▶ [WORK TASK]:
Since the entries below must stay intact, return each one exactly.

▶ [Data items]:
____________________

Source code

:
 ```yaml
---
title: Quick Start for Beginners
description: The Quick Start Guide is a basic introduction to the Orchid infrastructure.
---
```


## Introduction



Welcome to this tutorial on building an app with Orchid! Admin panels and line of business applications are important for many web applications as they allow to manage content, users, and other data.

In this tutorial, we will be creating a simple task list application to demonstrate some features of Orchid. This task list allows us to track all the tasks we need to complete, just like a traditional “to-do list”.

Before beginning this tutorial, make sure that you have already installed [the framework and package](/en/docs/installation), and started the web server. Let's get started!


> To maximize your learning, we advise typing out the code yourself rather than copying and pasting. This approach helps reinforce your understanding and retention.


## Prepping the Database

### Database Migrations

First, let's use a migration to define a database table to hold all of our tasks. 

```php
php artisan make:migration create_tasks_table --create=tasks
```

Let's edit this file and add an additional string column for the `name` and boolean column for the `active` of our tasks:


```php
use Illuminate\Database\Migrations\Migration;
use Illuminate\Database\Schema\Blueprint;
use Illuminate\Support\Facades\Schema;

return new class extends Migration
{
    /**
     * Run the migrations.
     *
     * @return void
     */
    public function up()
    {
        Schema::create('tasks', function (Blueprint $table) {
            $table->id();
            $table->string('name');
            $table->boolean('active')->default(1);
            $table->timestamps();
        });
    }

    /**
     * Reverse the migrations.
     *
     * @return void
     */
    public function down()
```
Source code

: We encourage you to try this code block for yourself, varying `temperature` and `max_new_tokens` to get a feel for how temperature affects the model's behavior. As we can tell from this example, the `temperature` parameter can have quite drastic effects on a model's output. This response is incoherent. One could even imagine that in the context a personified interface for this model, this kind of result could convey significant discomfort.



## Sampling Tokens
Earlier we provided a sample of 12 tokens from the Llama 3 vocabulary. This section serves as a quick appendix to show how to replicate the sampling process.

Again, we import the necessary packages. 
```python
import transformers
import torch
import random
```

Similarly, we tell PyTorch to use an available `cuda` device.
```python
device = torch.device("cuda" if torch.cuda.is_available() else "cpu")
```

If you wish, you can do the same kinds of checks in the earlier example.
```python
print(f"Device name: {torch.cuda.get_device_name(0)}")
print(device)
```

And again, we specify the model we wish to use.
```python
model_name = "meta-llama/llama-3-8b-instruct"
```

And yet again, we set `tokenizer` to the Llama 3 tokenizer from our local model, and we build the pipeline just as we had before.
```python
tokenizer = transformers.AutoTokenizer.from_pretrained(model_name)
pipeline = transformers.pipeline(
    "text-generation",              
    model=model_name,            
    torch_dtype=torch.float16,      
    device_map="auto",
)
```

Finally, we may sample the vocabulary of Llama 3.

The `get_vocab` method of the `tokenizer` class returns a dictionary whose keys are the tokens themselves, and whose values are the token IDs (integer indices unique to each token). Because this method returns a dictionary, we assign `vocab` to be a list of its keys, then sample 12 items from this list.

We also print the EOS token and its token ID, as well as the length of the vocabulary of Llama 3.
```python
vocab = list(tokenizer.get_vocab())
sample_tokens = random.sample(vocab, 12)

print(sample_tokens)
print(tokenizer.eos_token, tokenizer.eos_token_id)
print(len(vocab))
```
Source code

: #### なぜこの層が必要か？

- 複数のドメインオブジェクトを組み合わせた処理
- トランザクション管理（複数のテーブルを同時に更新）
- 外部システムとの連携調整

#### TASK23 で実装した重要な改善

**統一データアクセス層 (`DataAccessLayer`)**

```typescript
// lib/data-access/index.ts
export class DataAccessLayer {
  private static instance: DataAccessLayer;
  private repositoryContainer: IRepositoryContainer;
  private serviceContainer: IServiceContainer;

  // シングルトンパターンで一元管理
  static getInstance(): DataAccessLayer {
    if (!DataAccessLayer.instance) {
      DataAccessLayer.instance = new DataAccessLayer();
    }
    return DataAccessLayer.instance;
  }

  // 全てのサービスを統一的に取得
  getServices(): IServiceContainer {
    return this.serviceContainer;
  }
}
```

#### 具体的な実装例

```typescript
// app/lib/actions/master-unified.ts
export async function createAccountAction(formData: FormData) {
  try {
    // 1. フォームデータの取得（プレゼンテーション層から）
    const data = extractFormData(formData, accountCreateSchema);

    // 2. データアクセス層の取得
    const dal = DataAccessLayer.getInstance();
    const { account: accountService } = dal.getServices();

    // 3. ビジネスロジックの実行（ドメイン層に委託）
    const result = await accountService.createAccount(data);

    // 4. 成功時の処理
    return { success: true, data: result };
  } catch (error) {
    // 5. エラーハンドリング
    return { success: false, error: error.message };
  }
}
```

____________________

▶ [RESPONSE]:
Source code

:
 ```yaml
---
title: Quick Start for Beginners
description: The Quick Start Guide is a basic introduction to the Orchid infrastructure.
---
```


## Introduction



Welcome to this tutorial on building an app with Orchid! Admin panels and line of business applications are important for many web applications as they allow to manage content, users, and other data.

In this tutorial, we will be creating a simple task list application to demonstrate some features of Orchid. This task list allows us to track all the tasks we need to complete, just like a traditional “to-do list”.

Before beginning this tutorial, make sure that you have already installed [the framework and package](/en/docs/installation), and started the web server. Let's get started!


> To maximize your learning, we advise typing out the code yourself rather than copying and pasting. This approach helps reinforce your understanding and retention.


## Prepping the Database

### Database Migrations

First, let's use a migration to define a database table to hold all of our tasks. 

```php
php artisan make:migration create_tasks_table --create=tasks
```

Let's edit this file and add an additional string column for the `name` and boolean column for the `active` of our tasks:


```php
use Illuminate\Database\Migrations\Migration;
use Illuminate\Database\Schema\Blueprint;
use Illuminate\Support\Facades\Schema;

return new class extends Migration
{
    /**
     * Run the migrations.
     *
     * @return void
     */
    public function up()
    {
        Schema::create('tasks', function (Blueprint $table) {
            $table->id();
            $table->string('name');
            $table->boolean('active')->default(1);
            $table->timestamps();
        });
    }

    /**
     * Reverse the migrations.
     *
     * @return void
     */
    public function down()
```
Source code

: We encourage you to try this code block for yourself, varying `temperature` and `max_new_tokens` to get a feel for how temperature affects the model's behavior. As we can tell from this example, the `temperature` parameter can have quite drastic effects on a model's output. This response is incoherent. One could even imagine that in the context a personified interface for this model, this kind of result could convey significant discomfort.



## Sampling Tokens
Earlier we provided a sample of 12 tokens from the Llama 3 vocabulary. This section serves as a quick appendix to show how to replicate the sampling process.

Again, we import the necessary packages. 
```python
import transformers
import torch
import random
```

Similarly, we tell PyTorch to use an available `cuda` device.
```python
device = torch.device("cuda" if torch.cuda.is_available() else "cpu")
```

If you wish, you can do the same kinds of checks in the earlier example.
```python
print(f"Device name: {torch.cuda.get_device_name(0)}")
print(device)
```

And again, we specify the model we wish to use.
```python
model_name = "meta-llama/llama-3-8b-instruct"
```

And yet again, we set `tokenizer` to the Llama 3 tokenizer from our local model, and we build the pipeline just as we had before.
```python
tokenizer = transformers.AutoTokenizer.from_pretrained(model_name)
pipeline = transformers.pipeline(
    "text-generation",              
    model=model_name,            
    torch_dtype=torch.float16,      
    device_map="auto",
)
```

Finally, we may sample the vocabulary of Llama 3.

The `get_vocab` method of the `tokenizer` class returns a dictionary whose keys are the tokens themselves, and whose values are the token IDs (integer indices unique to each token). Because this method returns a dictionary, we assign `vocab` to be a list of its keys, then sample 12 items from this list.

We also print the EOS token and its token ID, as well as the length of the vocabulary of Llama 3.
```python
vocab = list(tokenizer.get_vocab())
sample_tokens = random.sample(vocab, 12)

print(sample_tokens)
print(tokenizer.eos_token, tokenizer.eos_token_id)
print(len(vocab))
```
Source code

: #### なぜこの層が必要か？

- 複数のドメインオブジェクトを組み合わせた処理
- トランザクション管理（複数のテーブルを同時に更新）
- 外部システムとの連携調整

#### TASK23 で実装した重要な改善

**統一データアクセス層 (`DataAccessLayer`)**

```typescript
// lib/data-access/index.ts
export class DataAccessLayer {
  private static instance: DataAccessLayer;
  private repositoryContainer: IRepositoryContainer;
  private serviceContainer: IServiceContainer;

  // シングルトンパターンで一元管理
  static getInstance(): DataAccessLayer {
    if (!DataAccessLayer.instance) {
      DataAccessLayer.instance = new DataAccessLayer();
    }
    return DataAccessLayer.instance;
  }

  // 全てのサービスを統一的に取得
  getServices(): IServiceContainer {
    return this.serviceContainer;
  }
}
```

#### 具体的な実装例

```typescript
// app/lib/actions/master-unified.ts
export async function createAccountAction(formData: FormData) {
  try {
    // 1. フォームデータの取得（プレゼンテーション層から）
    const data = extractFormData(formData, accountCreateSchema);

    // 2. データアクセス層の取得
    const dal = DataAccessLayer.getInstance();
    const { account: accountService } = dal.getServices();

    // 3. ビジネスロジックの実行（ドメイン層に委託）
    const result = await accountService.createAccount(data);

    // 4. 成功時の処理
    return { success: true, data: result };
  } catch (error) {
    // 5. エラーハンドリング
    return { success: false, error: error.message };
  }
}
```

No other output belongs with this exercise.